Por algunas cuestiones se resolvió que el organismo que comenzaba a dar sus primeros pasos y que se proyectaba a algo aún más grande se mudara al kilómetro 211, donde un vecino cedió una casita.
Don Federico fue testigo allí, por una obra del destino, de cómo bajo la órbita de la intervención militar, en un auto particular se llevaron todo. “El escritorio, el armario, todo lo que teníamos y con ello la Comisión, fue un saqueo, porque una cosa es una intervención militar y otra venir y llevarse todo para ponerlo del otro lado”, opinó.
E hizo hincapié en que “ahora se está trabajando en hacer la municipalización del kilómetro 212, cuando es algo que estaba iniciado, no tendríamos por qué volver a eso, el kilómetro 204 hubiera hecho su comisión, hubiera dado los pasos correspondientes, como nosotros lo estábamos haciendo. Desde entonces dependemos de ellos”.
“Aquí todo se pagaba legalmente, había pocos autos, pero los carros, las bicicletas, todos pagábamos las patentes, en base a lo que habíamos hecho crearon la Municipalidad de Aristóbulo del Valle”, remarcó.
“La memoria es la que hace a la identidad” y don Federico recuerda que, aun siendo un muchacho, entendió que se la estaban llevando.
Tiempos…
“Había pobreza, extrema pobreza, pero había respeto, ahora miro la tele y no puede entender cómo pasa lo que está pasando, dónde están los corazones”, se preguntó don Federico y doña Frida sumó: “La ética, la moral, se fueron perdiendo aceleradamente, también la cultura del trabajo, tenemos una generación que no aprendió, por qué los jóvenes tienen que llegar a la mayoría de edad para aprender a trabajar, éramos toquitos y cuidábamos a nuestros hermanitos, nos lavábamos el calzado y a medida que íbamos creciendo se aumentaban las responsabilidades. Era pobreza, lo malo era que a veces teníamos que dejar la escuela, pero había otras enseñanzas”.
Y la historia de Frida no es distinta, llegó con su familia en 1943 a Salto Encantado, “papá había hecho una casa pequeñita, de tablas aserradas a mano, y ahí vinimos a vivir, miraba a mi alrededor, mamá lloraba y yo le pedía a papá volver a casa”.

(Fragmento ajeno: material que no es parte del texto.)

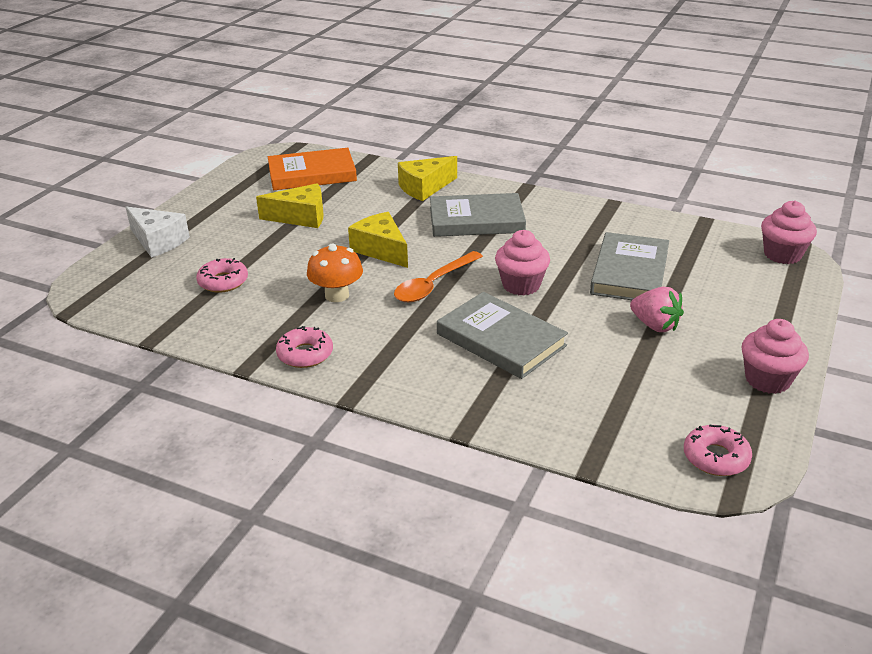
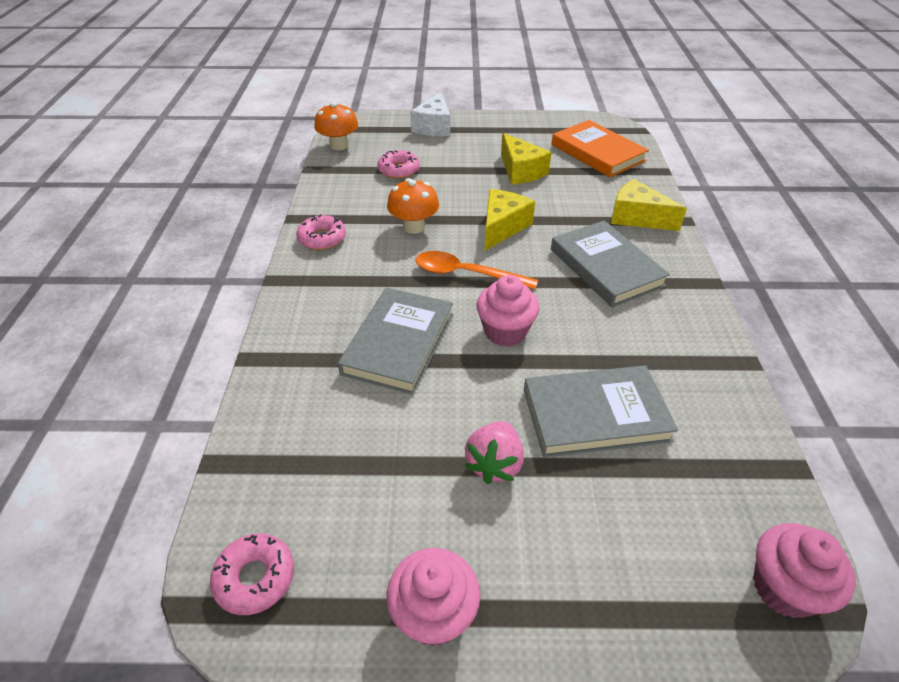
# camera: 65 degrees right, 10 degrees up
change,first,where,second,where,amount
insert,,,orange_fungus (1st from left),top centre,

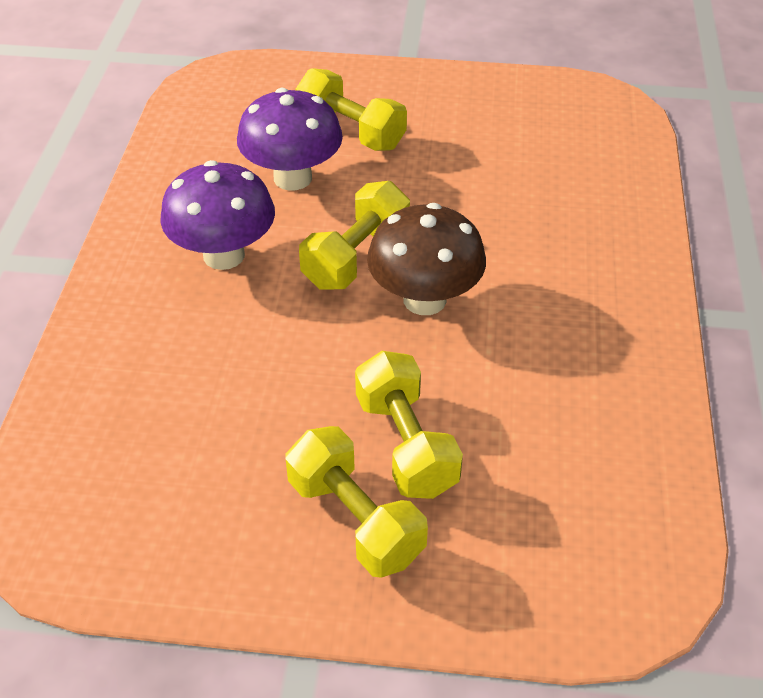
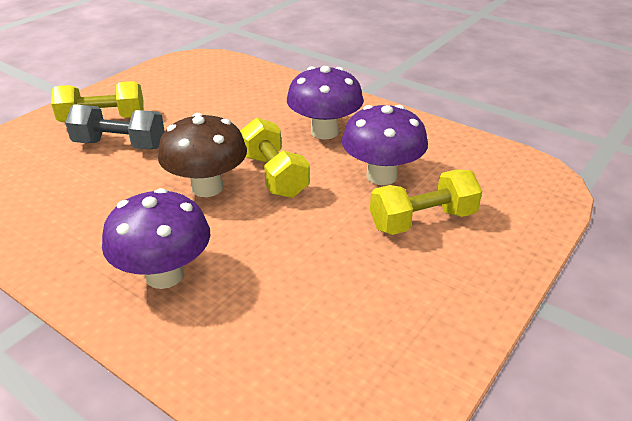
# camera: 120 degrees right, 10 degrees down
change,first,where,second,where,amount
recolor,yellow_free_weight (4th from left),centre,ash-grey_free_weight,top left,
insert,,,royal_purple_fungus (1st from left),middle left,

Fue dura la vida, “de rodillitas sobre una tabla en el arroyo lavábamos la ropa de la gente de dinero, tengo la piel arruinada porque había gente que exigía que usáramos soda cáustica, pasamos por duras experiencias”, confió y añadió que “de lavandera pasé a doméstica, mi suegra era una alemana bastante complicada, pero luchando y batallando salimos adelante, criamos a nuestros cinco hijos”.
Más de sesenta años lleva casada con don Federico. Y está segura que el “secreto para estar juntos es someterse, hacer de tripa corazón, cerrar los ojos y seguir adelante, buscando siempre la ayuda de Dios, con amor”.